Values of the performance indices RMSE and MAE are higher for models MLR, FORS, QRS, WFORS, and WQRS than the models WBFORS and WBQRS, while the values of performance indices NSE and CP are closer to the one for WBFORS and WBQRS models compared to the remaining models for 1–3 ahead prediction. Thus, this study reveals that both models: WBFORS and WBQRS yield better performance in terms of prediction, but the performance of the WBQRS model is excellent.

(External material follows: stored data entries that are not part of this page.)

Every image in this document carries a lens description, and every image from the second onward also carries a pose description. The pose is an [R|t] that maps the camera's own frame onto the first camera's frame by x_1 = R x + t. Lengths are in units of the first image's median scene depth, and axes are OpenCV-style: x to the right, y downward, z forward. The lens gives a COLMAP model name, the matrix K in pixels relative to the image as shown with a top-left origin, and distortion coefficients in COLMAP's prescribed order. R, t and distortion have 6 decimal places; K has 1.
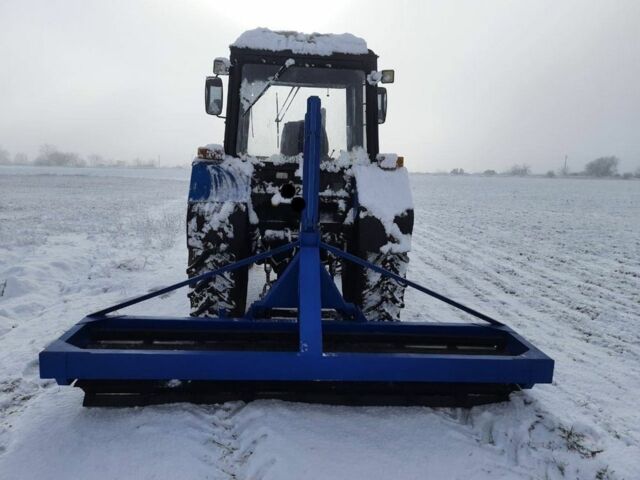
lens RADIAL K [[461.6, 0, 320.0], [0, 461.6, 240.0], [0, 0, 1]] dist [0.049092, -0.047070]
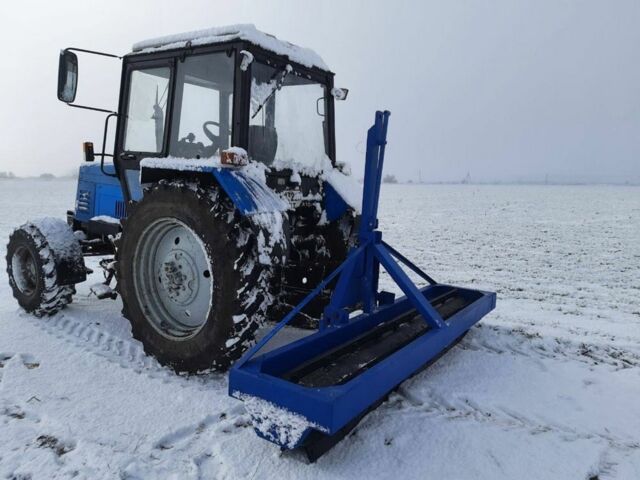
lens RADIAL K [[461.6, 0, 320.0], [0, 461.6, 240.0], [0, 0, 1]] dist [0.049092, -0.047070]
pose [[0.632213, -0.119493, 0.765525, -0.813026], [0.124839, 0.990836, 0.051563, -0.058534], [-0.764671, 0.062969, 0.641337, 0.324882]]
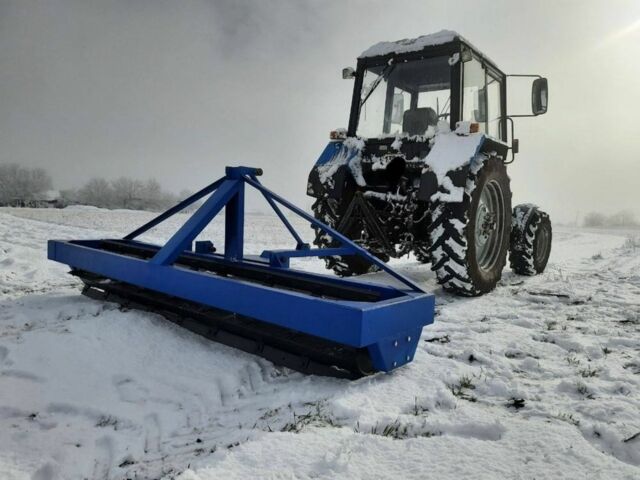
lens RADIAL K [[461.6, 0, 320.0], [0, 461.6, 240.0], [0, 0, 1]] dist [0.049092, -0.047070]
pose [[0.742143, 0.054151, -0.668051, 0.672370], [-0.150991, 0.984617, -0.087926, 0.255512], [0.653013, 0.166123, 0.738903, -0.019586]]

Scatter plots for 1 d and 3 d ahead prediction of MLR, FORS, WFORS, WBFORS, QRS, WQRS, and WBQRS model are presented in Figures 58, respectively. According to the NSE criterion, the WBQRS model shows that the straight line is good and in better agreement with the observed streamflow. Therefore, the WBQRS model indicates good predictive power with 1–3 days ahead prediction compared to the other models.

6. Conclusion

Streamflow prediction plays a vital role in hydrology for assessing water patterns. This study explains the water flow prediction using wavelet and bootstrap techniques in the RS model. In this paper, the authors introduce a new hybrid model, WBQRS, for reservoir inflow prediction. To check the validity, the proposed WBQRS model was compared with the MLR, FORS, QRS, WFORS, WQRS, and WBFORS models on different statistical criteria: RMSE, MAE, NSE, and CP. The observed data is decomposed into different frequency components by applying the DWT technique at level third. The mother wavelet function used in this whole scenario is symlet with vanishing moment 15 (sym15). In comparison with other models, WBQRS model depicts the best prediction results with different performance indices for 1-d ahead predictions are RMSE = 0.0356 m3/s, MAE = 0.0283 m3/s, NSE = 0.9877, and CP = 0.9957. The results depict that the WBQRS model is a better choice for prediction than the remaining models in the study. In all cases, the models show reliable prediction for 1-3-day prediction. This study will be helpful for authorities to make an early prediction about floods and activate the flood warning response system. This research depicts that the WBQRS model is the most suitable choice for short-term streamflow prediction.

Data Availability

Data are available upon request in the article.

Conflicts of Interest

The authors declare that they have no conflicts of interest.

Acknowledgments

This study was supported via funding from Prince Sattam Bin Abdulaziz University project number (PSAU/2023/R/1444).